E allora com’è questo ennesimo “ritorno” di Shama… del regista indiano? Sulla carta, interessante. Prende il genere home invasion, lo ibrida con la sua personale ossessione per l’apocalisse e soprattutto lo ribalta radicalmente presentandoci gli “invasori” come personaggi con cui empatizzare.

Ma andiamo con ordine. Il film ha un attacco strepitoso, con la bambina Wen che gioca nel prato davanti alla sua casa delle vacanze e un gigantesco Dave Bautista che si avvicina a lei suadente e tenta di fare amicizia (ma si capisce che dietro c’è qualcosa di ambiguo). Superata l’impressione che di lì a poco la bambina possa dire qualcosa come “Ora più niente restare, cosa possiamo ancora gettare?” (insieme, i due fanno persino m’ama non m’ama con i petali di un fiore), arriva la terribile rivelazione.

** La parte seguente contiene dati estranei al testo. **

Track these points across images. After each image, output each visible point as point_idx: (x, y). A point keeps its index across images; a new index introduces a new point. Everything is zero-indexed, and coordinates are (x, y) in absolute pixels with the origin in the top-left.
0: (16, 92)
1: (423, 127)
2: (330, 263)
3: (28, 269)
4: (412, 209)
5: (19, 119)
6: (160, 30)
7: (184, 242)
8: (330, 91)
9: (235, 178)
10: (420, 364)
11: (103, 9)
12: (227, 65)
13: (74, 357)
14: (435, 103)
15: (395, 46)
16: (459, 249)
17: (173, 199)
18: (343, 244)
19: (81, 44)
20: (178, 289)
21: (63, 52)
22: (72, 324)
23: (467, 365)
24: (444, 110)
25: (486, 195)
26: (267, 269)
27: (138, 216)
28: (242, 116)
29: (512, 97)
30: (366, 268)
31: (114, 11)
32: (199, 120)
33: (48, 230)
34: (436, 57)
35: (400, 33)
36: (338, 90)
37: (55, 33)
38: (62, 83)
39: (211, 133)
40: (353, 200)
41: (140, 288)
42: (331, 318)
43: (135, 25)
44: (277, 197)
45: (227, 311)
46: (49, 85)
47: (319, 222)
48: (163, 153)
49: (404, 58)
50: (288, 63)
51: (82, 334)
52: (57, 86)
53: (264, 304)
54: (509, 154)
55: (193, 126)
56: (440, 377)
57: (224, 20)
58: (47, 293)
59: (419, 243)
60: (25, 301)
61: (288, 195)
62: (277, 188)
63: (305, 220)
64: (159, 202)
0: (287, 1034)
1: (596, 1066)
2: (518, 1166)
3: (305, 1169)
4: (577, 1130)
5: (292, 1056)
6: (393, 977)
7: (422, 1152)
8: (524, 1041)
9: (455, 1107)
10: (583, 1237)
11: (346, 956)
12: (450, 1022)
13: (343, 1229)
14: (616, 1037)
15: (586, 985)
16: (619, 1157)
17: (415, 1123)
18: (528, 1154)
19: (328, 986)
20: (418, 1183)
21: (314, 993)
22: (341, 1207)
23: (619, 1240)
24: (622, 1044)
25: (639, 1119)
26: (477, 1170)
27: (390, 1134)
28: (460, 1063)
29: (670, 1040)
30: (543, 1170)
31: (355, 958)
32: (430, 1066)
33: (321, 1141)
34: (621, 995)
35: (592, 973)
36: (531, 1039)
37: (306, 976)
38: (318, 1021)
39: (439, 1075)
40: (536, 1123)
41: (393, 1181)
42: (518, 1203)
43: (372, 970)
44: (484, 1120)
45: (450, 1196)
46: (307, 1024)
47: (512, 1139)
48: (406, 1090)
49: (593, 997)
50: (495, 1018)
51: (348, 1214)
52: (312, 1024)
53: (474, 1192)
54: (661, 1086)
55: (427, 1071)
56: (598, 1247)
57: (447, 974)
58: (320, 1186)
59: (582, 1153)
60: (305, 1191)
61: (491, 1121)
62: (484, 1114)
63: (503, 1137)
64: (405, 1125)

Bautista non è solo, di lì a poco arrivano Rupert Grint sempre un po’ Ron Weasley e altre due tipe dall’aspetto di pazze tranquille.

I quattro per farla breve irrompono in casa di Wen e dei suoi due papà, li legano e gli spiegano che non faranno loro del male ma che per fermare l’apocalisse già in atto loro dovranno sacrificare un membro della famiglia, non vale il suicidio, serve proprio un sacrificio umano in grande stile, altrimenti Dio onnipotente scatenerà tsunami, cavallette, pestilenza e fulmini incendiari.

Ora, capirete anche voi che le premesse sono un po’ assurde, ma questo è Scialam… vabbè.

Lati positivi: una regia che riesce comunque a tenere alta la suspence trattando in pratica una stanza chiusa come una location in cui fare sfoggio di cambi di fuoco, inquadrature angolate in modo inedito e interessanti movimenti nello spazio; Dave Bautista che recita in sottrazione; il fatto che ci sia una coppia gay e che non tutto giri morbosamente sulla loro sessualità.

Per il resto, sangue poco (ce ne sarebbe a fiumi, ma viene deciso di non farcelo vedere); scrittura sciatta e da costante machecazzo; addirittura ti buttano lì una potenziale importantissima sottotrama per poi non risolverla assolutamente (l’identità di uno dei quattro autoproclamati cavalieri dell’apocalisse potrebbe essere già nota ai due padri).

Finale assolutamente prevedibile e moscio come in tutti i più recenti film di Shyamalan, a parte forse The Visit e Split che restano i suoi unici thriller che funzionano – almeno secondo me.

E niente, tutte le volte ci casco. Pensare che i titoli di testa sono belli.